* **Supplied records**
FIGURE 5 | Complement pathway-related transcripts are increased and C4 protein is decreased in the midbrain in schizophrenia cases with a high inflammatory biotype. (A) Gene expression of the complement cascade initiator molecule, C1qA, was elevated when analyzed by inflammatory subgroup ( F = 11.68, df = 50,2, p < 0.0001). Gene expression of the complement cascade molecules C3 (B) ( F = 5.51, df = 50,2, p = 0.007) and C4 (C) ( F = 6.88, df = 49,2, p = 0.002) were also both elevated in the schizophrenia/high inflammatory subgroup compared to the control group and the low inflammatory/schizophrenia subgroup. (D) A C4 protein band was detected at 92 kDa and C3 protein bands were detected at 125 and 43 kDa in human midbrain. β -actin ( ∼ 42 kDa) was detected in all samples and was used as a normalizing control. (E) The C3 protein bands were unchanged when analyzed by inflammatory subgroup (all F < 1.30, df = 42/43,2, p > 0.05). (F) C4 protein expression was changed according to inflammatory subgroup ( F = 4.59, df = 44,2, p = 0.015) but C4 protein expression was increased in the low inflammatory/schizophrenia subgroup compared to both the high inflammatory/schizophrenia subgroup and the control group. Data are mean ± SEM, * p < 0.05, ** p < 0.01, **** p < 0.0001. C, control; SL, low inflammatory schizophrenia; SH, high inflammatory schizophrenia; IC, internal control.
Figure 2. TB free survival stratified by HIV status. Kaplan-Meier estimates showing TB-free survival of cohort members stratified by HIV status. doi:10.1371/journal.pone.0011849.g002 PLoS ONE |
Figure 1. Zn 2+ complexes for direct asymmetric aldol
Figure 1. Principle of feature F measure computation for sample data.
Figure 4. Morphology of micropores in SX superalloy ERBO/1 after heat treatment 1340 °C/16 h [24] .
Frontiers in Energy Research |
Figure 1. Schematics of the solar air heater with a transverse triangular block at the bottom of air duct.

* **What the task requires**
Transcribe all the data word for word, as it appears above.

* **Written solution**
FIGURE 5 | Complement pathway-related transcripts are increased and C4 protein is decreased in the midbrain in schizophrenia cases with a high inflammatory biotype. (A) Gene expression of the complement cascade initiator molecule, C1qA, was elevated when analyzed by inflammatory subgroup ( F = 11.68, df = 50,2, p < 0.0001). Gene expression of the complement cascade molecules C3 (B) ( F = 5.51, df = 50,2, p = 0.007) and C4 (C) ( F = 6.88, df = 49,2, p = 0.002) were also both elevated in the schizophrenia/high inflammatory subgroup compared to the control group and the low inflammatory/schizophrenia subgroup. (D) A C4 protein band was detected at 92 kDa and C3 protein bands were detected at 125 and 43 kDa in human midbrain. β -actin ( ∼ 42 kDa) was detected in all samples and was used as a normalizing control. (E) The C3 protein bands were unchanged when analyzed by inflammatory subgroup (all F < 1.30, df = 42/43,2, p > 0.05). (F) C4 protein expression was changed according to inflammatory subgroup ( F = 4.59, df = 44,2, p = 0.015) but C4 protein expression was increased in the low inflammatory/schizophrenia subgroup compared to both the high inflammatory/schizophrenia subgroup and the control group. Data are mean ± SEM, * p < 0.05, ** p < 0.01, **** p < 0.0001. C, control; SL, low inflammatory schizophrenia; SH, high inflammatory schizophrenia; IC, internal control.
Figure 2. TB free survival stratified by HIV status. Kaplan-Meier estimates showing TB-free survival of cohort members stratified by HIV status. doi:10.1371/journal.pone.0011849.g002 PLoS ONE |
Figure 1. Zn 2+ complexes for direct asymmetric aldol
Figure 1. Principle of feature F measure computation for sample data.
Figure 4. Morphology of micropores in SX superalloy ERBO/1 after heat treatment 1340 °C/16 h [24] .
Frontiers in Energy Research |
Figure 1. Schematics of the solar air heater with a transverse triangular block at the bottom of air duct.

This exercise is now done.